#### [Travail demandé]
1. Relevez toutes les dates distinctes mentionnées dans l'extrait choisi.
2. Indiquez si chacune des affirmations suivantes est conforme à l'extrait choisi, en répondant par oui ou par non et en citant les mots décisifs de l'extrait : (a) L'affaire a été débattue à l'audience publique du 12 avril 2024. (b) Les deux intimés ont des avocats différents. (c) La cour est présidée par Madame Pauline FLAUSS.

#### [Extrait choisi]

************

France | France, Cour d'appel de Saint-Denis de la Réunion, Chambre civile tgi, 25 juin 2024, 22/01467


ARRÊT N°2024/231

PF





N° RG 22/01467 - N° Portalis DBWB-V-B7G-FYO3













S.A. BANQUE FRANCAISE COMMERCIALE OCEAN INDIEN (BFCOI)





C/



[W]

[Y]











RG 1ERE INSTANCE : 21/02473











COUR D'APPEL DE SAINT - DENIS



ARRÊT DU 25 JUIN 2024



Chambre civile TGI



Appel d'une décision rendue par le TJ HORS JAF, JEX, JLD, J. EXPRO, JCP DE SAINT-DENIS DE LA

REUNION en date du 27 SEPTEMBRE 2022 RG n° 21/02473 suivant déclaration d'appel en date du 10 OCTOBRE 2022





APPELANTE :



S.A. BANQUE FRANCAISE COMMERCIALE OCEAN INDIEN (BFCOI)

[Adresse 1]

[Localité 3]



Représentant : Me Cécile BENTOLILA, Plaidant/Postul...

ARRÊT N°2024/231

PF

N° RG 22/01467 - N° Portalis DBWB-V-B7G-FYO3

S.A. BANQUE FRANCAISE COMMERCIALE OCEAN INDIEN (BFCOI)

C/

[W]

[Y]

RG 1ERE INSTANCE : 21/02473

COUR D'APPEL DE SAINT - DENIS

ARRÊT DU 25 JUIN 2024

Chambre civile TGI

Appel d'une décision rendue par le TJ HORS JAF, JEX, JLD, J. EXPRO, JCP DE SAINT-DENIS DE LA REUNION en date du 27 SEPTEMBRE 2022 RG n° 21/02473 suivant déclaration d'appel en date du 10 OCTOBRE 2022

APPELANTE :

S.A. BANQUE FRANCAISE COMMERCIALE OCEAN INDIEN (BFCOI)

[Adresse 1]

[Localité 3]

Représentant : Me Cécile BENTOLILA, Plaidant/Postulant, avocat au barreau de SAINT-DENIS-DE-LA-REUNION

INTIMES :

Madame [D] [X] [W]

[Adresse 2]

[Localité 4]

Représentant : Me Iqbal AKHOUN de la SELARL IAVOCATS & PARTNERS, Plaidant/Postulant, avocat au barreau de SAINT-DENIS-DE-LA-REUNION

Monsieur [V] [Y]

[Adresse 2]

[Localité 4]

Représentant : Me Iqbal AKHOUN de la SELARL IAVOCATS & PARTNERS, Plaidant/Postulant, avocat au barreau de SAINT-DENIS-DE-LA-REUNION

CLOTURE LE : 14 septembre 2023

DÉBATS : En application des dispositions de l'article 785 du code de procédure civile, l'affaire a été débattue à l'audience publique du 12 Avril 2024 devant la cour composée de :

Président : Monsieur Patrick CHEVRIER, Président de chambre

Conseiller : Madame Pauline FLAUSS, Conseillère

Conseiller : M. Laurent FRAVETTE, Vice-président placé

Qui en ont délibéré après avoir entendu les avocats en leurs plaidoiries.

A l'issue des débats, le président a indiqué que l'arrêt serait prononcé par sa mise à disposition le 25 Juin 2024.

Greffier lors des débats : Sarah HAFEJEE.

************

#### [Données de l'exercice]
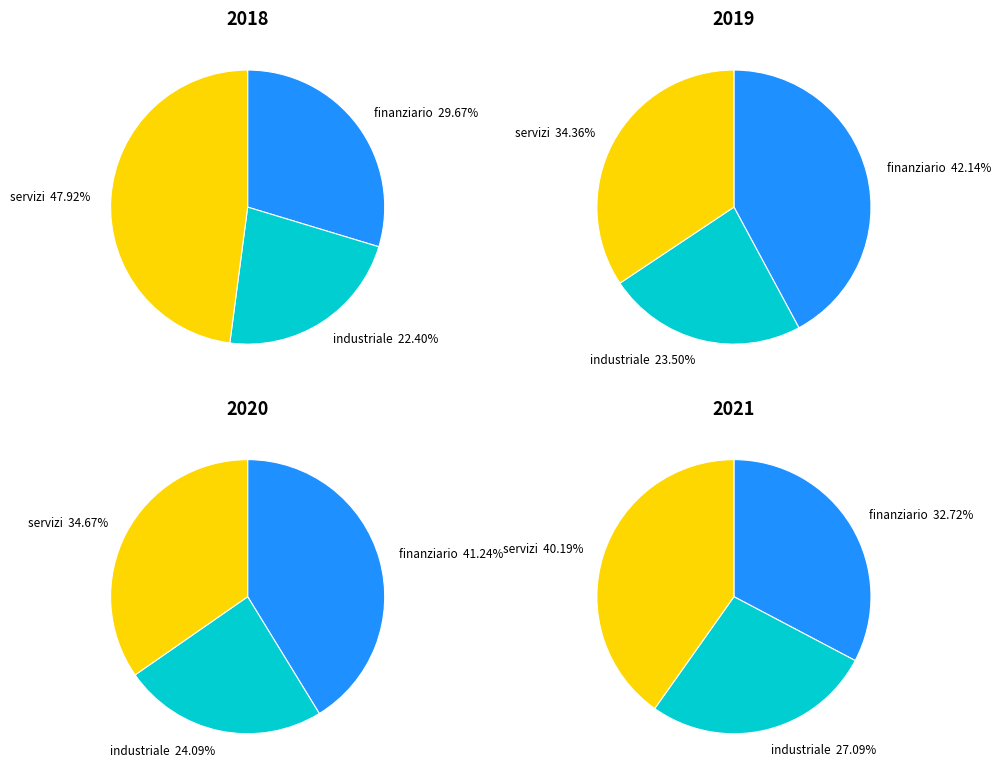

Count the number of slices in the pie.

3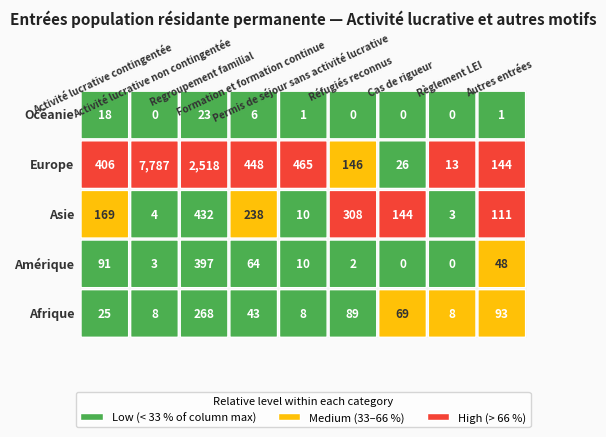

How many data points in Europe are less than 406?

4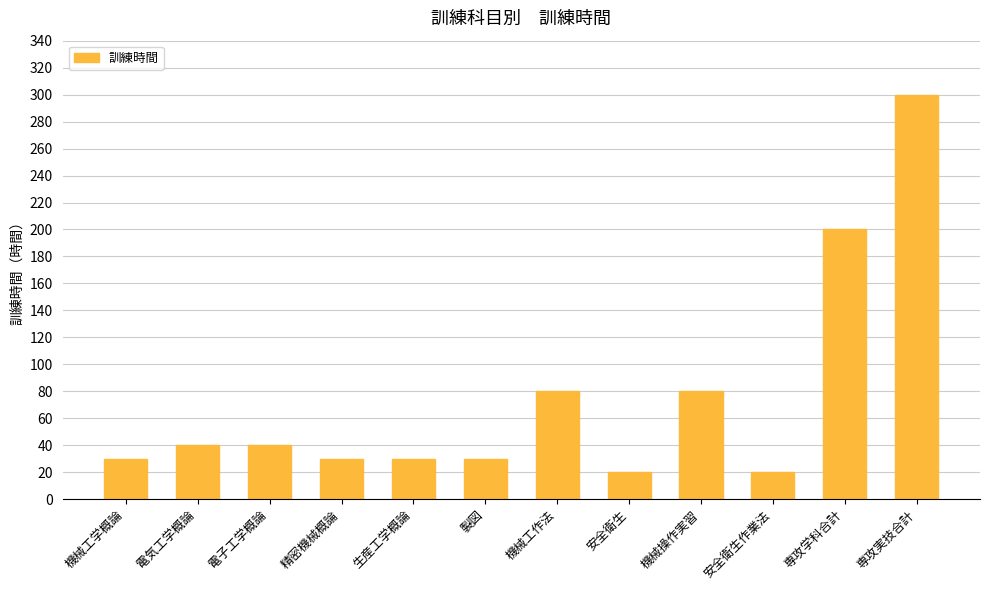

Which label corresponds to the largest value in the chart?

専攻実技合計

************

#### [Réponses par tâche]
1.
27 septembre 2022
10 octobre 2022
14 septembre 2023
12 avril 2024
25 juin 2024

2.
(a) Oui : « l'affaire a été débattue à l'audience publique du 12 Avril 2024 »
(b) Non : pour chacun des deux intimés, « Représentant : Me Iqbal AKHOUN de la SELARL IAVOCATS & PARTNERS »
(c) Non : « Président : Monsieur Patrick CHEVRIER, Président de chambre »